The jewellery he’s created since, which he occasionally advertises for sale on Instagram, is delicate and sinister – collapsed bows are suspended from pastel ribbons, chain links are hung with stars, ribbons become candle sticks, and carved abalone or caged gems are crafted into necklaces. “I think it’s maybe communicating ideas surrounding femininity and masculinity,” he says with a slightly ironic tone. In particular, it’s the malleable teenage era that interests him. “I suppose queer people watch girlfriends have these milestones, while I just had the internet. I wanted to emulate the same things as them online, but I was a teenage boy and I think that’s where it’s all born from.” The thought of it makes Costelloe laugh and roll his eyes. “It’s really funny to me – I was taking nude selfies of myself in a canopy bed and exploring these hyper feminine aesthetics like dying my hair really blonde or putting it into rollers.” 

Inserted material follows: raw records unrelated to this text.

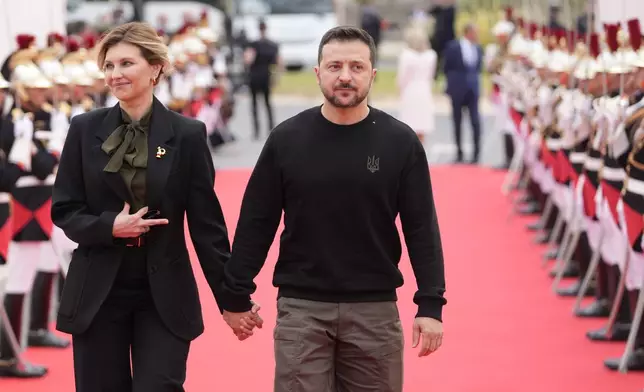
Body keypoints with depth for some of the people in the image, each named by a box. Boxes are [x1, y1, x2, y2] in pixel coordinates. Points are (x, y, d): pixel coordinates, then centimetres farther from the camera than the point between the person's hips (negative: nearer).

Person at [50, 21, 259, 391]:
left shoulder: (187, 134, -3)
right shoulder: (85, 129, 1)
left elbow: (206, 221, -2)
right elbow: (64, 210, 3)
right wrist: (110, 226, -15)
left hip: (165, 294, -2)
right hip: (98, 292, 2)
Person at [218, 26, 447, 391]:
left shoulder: (400, 141, -2)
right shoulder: (287, 139, -1)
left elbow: (422, 228, -1)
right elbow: (256, 223, 4)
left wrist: (431, 305, -7)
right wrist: (235, 295, 3)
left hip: (375, 310, 0)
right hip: (301, 308, 0)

This Lana del Rey-fuelled world of Tumblr femininity was writ large with soft when warm at Guts. Rather than intimate, meant-to-be-worn pieces, Leo presented a series of sculptures. A cascade of synthetic hair secured by a glass bow and baby blue ribbon was called Dyson Airwrap Tutorial Alone; I Feel So Emotional, like extra hair swept off a doll’s head and onto the gallery’s wall by an envious breeze. Glass is a new material for Costelloe, both delicate and monumental when presented large scale like in the show. He’s been learning this tricky material with glass artist Andrea Spencer, who’s based in Antrim in Northern Ireland. There was also a doll (a new obsession) cast in silver, with a wig of its own, a huge mauve many-tiered cake, and a large glass bow. And some woven copper underwear. 

In soft when warm, Costelloe’s internet dreams were made real – the selfies on the canopy bed, the hair in rollers, the feminine and the sinister hand in hand. “I’m trying to navigate this weird, like liminal space between my two worlds, of commissioned [jewellery] work and sculptures. There’s fashion aspects to the work, and more static art ones. It’s like two aspects of my world.” His world isn’t much like ours, with his glass bows looking like ectosplasm that at any minute might flow off the wall and up around your neck. “My universe is so specific. And the points of reference, I’ve been using them for the same amount of time that I’ve been making jewellery, and when I was making cakes, and before that flowers. It’s all the same research, just applied through different materials… I’m just trying to work out what I enjoy the most.”